The UN team visiting El-Fasher focused on identifying safe routes for humanitarian workers and conducted only an initial assessment on the situation on the ground, with more teams expected to enter, Brown said.
“Villages around El-Fasher appeared to be completely abandoned. We still believe that people are being detained and that there are people who are injured who need to be medically evacuated,” said Brown, citing the initial UN findings.
The exact number of people still living in the city is hard to determine, but Brown said they’re in the hundreds and they lack supplies, social services, some medications, education and enough food.
They are living in deserted buildings and in shelters they erected using plastic sheets, blankets and other items grabbed from their destroyed homes. Those places lack visible toilets and access to clean drinking water.

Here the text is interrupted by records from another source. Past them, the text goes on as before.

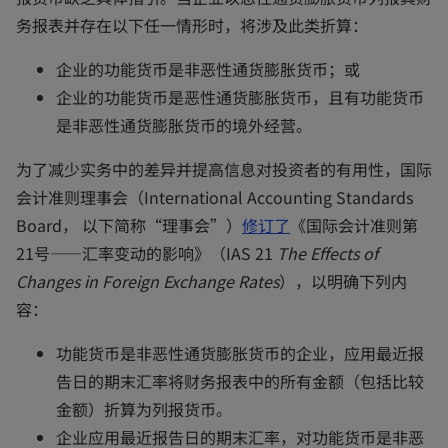
务报表并存在以下任一情形时，将涉及此类折算：
企业的功能货币是非恶性通货膨胀货币；或
企业的功能货币是恶性通货膨胀货币，且有功能货币
是非恶性通货膨胀货币的境外经营。
为了减少实务中的差异并提高信息对投资者的有用性，国际
会计准则理事会（International Accounting Standards
o
Board， 以下简称“理事会”）
修订了
《国际会计准则第
p
21号——汇率变动的影响》（IAS 21
The Effects of
e
Changes in Foreign Exchange Rates
），以明确下列内
n
容：
s
功能货币是非恶性通货膨胀货币的企业，应用最近报
i
告日的期末汇率将财务报表中的所有金额（包括比较
n
金额）折算为列报货币。
a
企业应用最近报告日的期末汇率，对功能货币是非恶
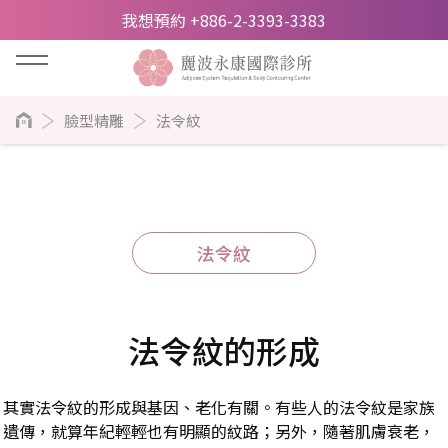
我想預約 +886-2-3393-3383
臉型精雕
法令紋
法令紋
法令紋的形成
其實法令紋的形成與基因、老化有關。有些人的法令紋是家族
遺傳，就算年紀輕輕也有明顯的紋路；另外，隨著肌膚衰老，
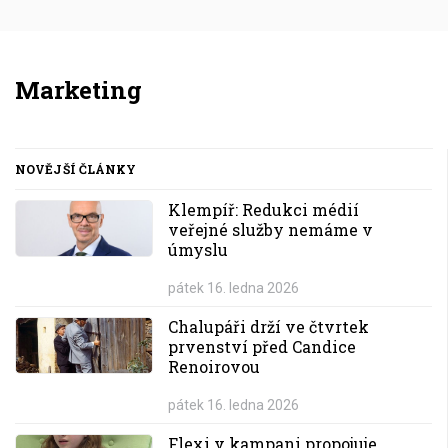
Marketing
NOVĚJŠÍ ČLÁNKY
Klempíř: Redukci médií
veřejné služby nemáme v
úmyslu
pátek 16. ledna 2026
Chalupáři drží ve čtvrtek
prvenství před Candice
Renoirovou
pátek 16. ledna 2026
Flexi v kampani propojuje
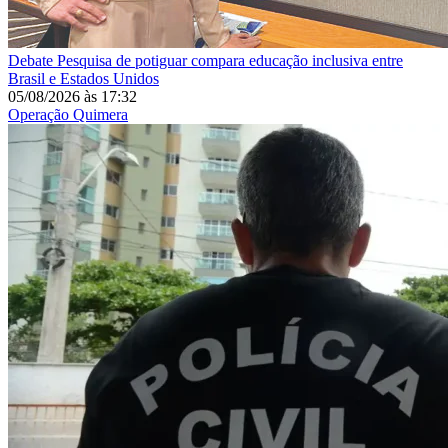
Debate
Pesquisa de potiguar compara educação inclusiva entre
Brasil e Estados Unidos
05/08/2026
às
17:32
Operação Quimera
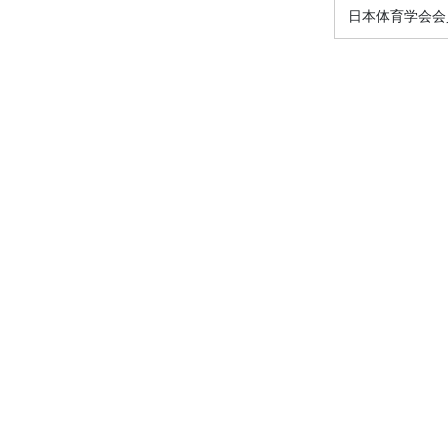
日本体育学会会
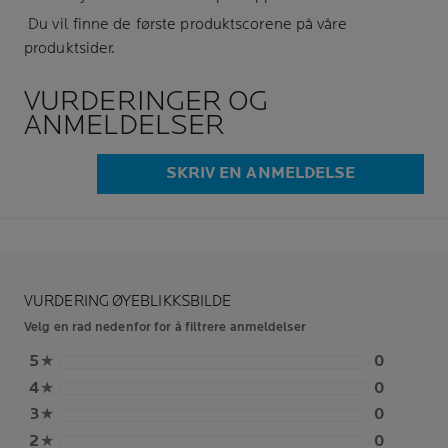
Du vil finne de første produktscorene på våre
produktsider.
VURDERINGER OG
ANMELDELSER
SKRIV EN ANMELDELSE
VURDERING ØYEBLIKKSBILDE
Velg en rad nedenfor for å filtrere anmeldelser
5
★
0
4
★
0
3
★
0
2
★
0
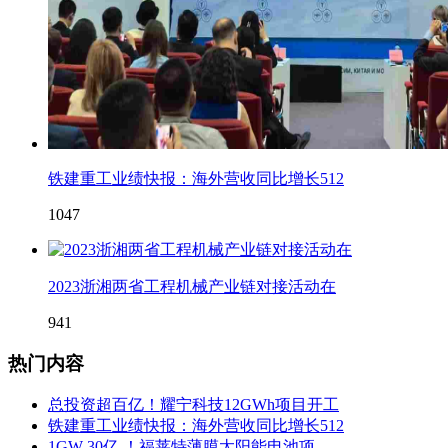
铁建重工业绩快报：海外营收同比增长512
1047
2023浙湘两省工程机械产业链对接活动在
941
热门内容
总投资超百亿！耀宁科技12GWh项目开工
铁建重工业绩快报：海外营收同比增长512
1GW 30亿 ！福莱特薄膜太阳能电池项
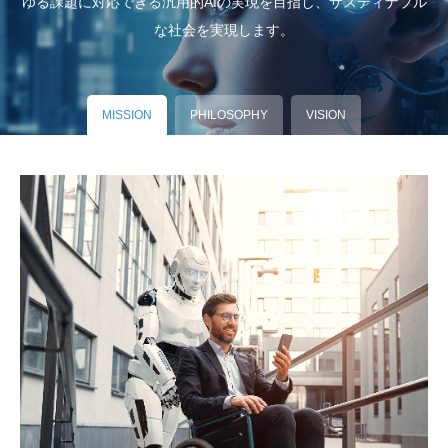
ゆる課題に対応できる汎用的AIの実現を目指し、サスティナブル
な社会を実現します。
MISSION
PHILOSOPHY
VISION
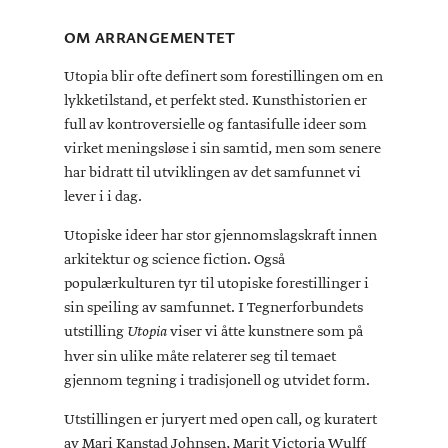
OM ARRANGEMENTET
Utopia blir ofte definert som forestillingen om en
lykketilstand, et perfekt sted. Kunsthistorien er
full av kontroversielle og fantasifulle ideer som
virket meningsløse i sin samtid, men som senere
har bidratt til utviklingen av det samfunnet vi
lever i i dag.
Utopiske ideer har stor gjennomslagskraft innen
arkitektur og science fiction. Også
populærkulturen tyr til utopiske forestillinger i
sin speiling av samfunnet. I Tegnerforbundets
utstilling
viser vi åtte kunstnere som på
Utopia
hver sin ulike måte relaterer seg til temaet
gjennom tegning i tradisjonell og utvidet form.
Utstillingen er juryert med open call, og kuratert
av Mari Kanstad Johnsen, Marit Victoria Wulff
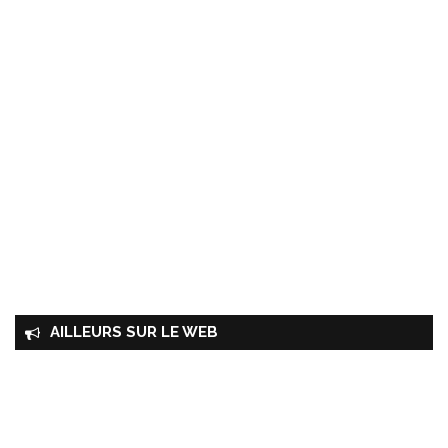
AILLEURS SUR LE WEB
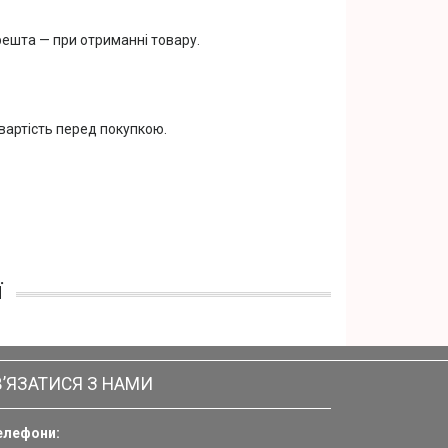
решта — при отриманні товару.
вартість перед покупкою.
ї
В’ЯЗАТИСЯ З НАМИ
елефони:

The first charity kitchen to operate since the city’s fall opened Tuesday in a school-turned- shelter, according to the Nyala branch of the local aid initiative Emergency Response Rooms (ERR). The charity kitchen will be operated by ERR Nyala, serving daily meals, food baskets, and shelter supplies. More community kitchens are expected to open across 16 displacement centers, sheltering at least 100 people.
The UN team found a small open market operating while they were in the city, selling limited local produce such as tomatoes and onions. Other food items were either unavailable or expensive, with the price of one kilogram (2.2 pounds) of rice reaching as high as $100, Brown said.
‘Paralyzed’ health care system
Mohamed Elsheikh, spokesperson for the Sudan Doctors Network, told The Associated Press Wednesday that medical facilities and hospitals in El-Fasher are not operating in full capacity.
“El-Fasher has no sign of life, the health care system there is completely paralyzed. Hospitals barely have access to any medical aid or supplies,” he added.
Brown described the situation in El-Fasher as part of a “pattern of atrocities” in this war that is likely to continue in different areas.
The United States has accused the RSF of committing genocide in Darfur during the war, and rights groups said the paramilitaries committed war crimes during the siege and takeover of El-Fasher, as well as in the capture of other cities in Darfur. The military has also been accused of rights violations.